• [PROMPT] Write out all of the records below precisely as given, omitting the images.
□ □ □
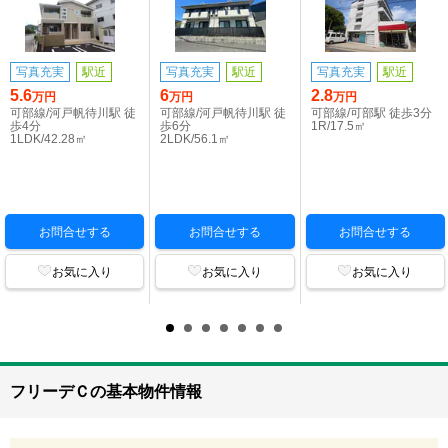
写真充実
駅近
写真充実
駅近
写真充実
駅近
5.6
6
2.8
万円
万円
万円
可部線/河戸帆待川駅 徒
可部線/河戸帆待川駅 徒
可部線/可部駅 徒歩3分
歩4分
歩6分
1R/17.5㎡
1LDK/42.28㎡
2LDK/56.1㎡
お問合せする
お問合せする
お問合せする
お気に入り
お気に入り
お気に入り
フリーデＣの基本物件情報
□ □ □
• [ANSWER]
写真充実
駅近
写真充実
駅近
写真充実
駅近
5.6
6
2.8
万円
万円
万円
可部線/河戸帆待川駅 徒
可部線/河戸帆待川駅 徒
可部線/可部駅 徒歩3分
歩4分
歩6分
1R/17.5㎡
1LDK/42.28㎡
2LDK/56.1㎡
お問合せする
お問合せする
お問合せする
お気に入り
お気に入り
お気に入り
フリーデＣの基本物件情報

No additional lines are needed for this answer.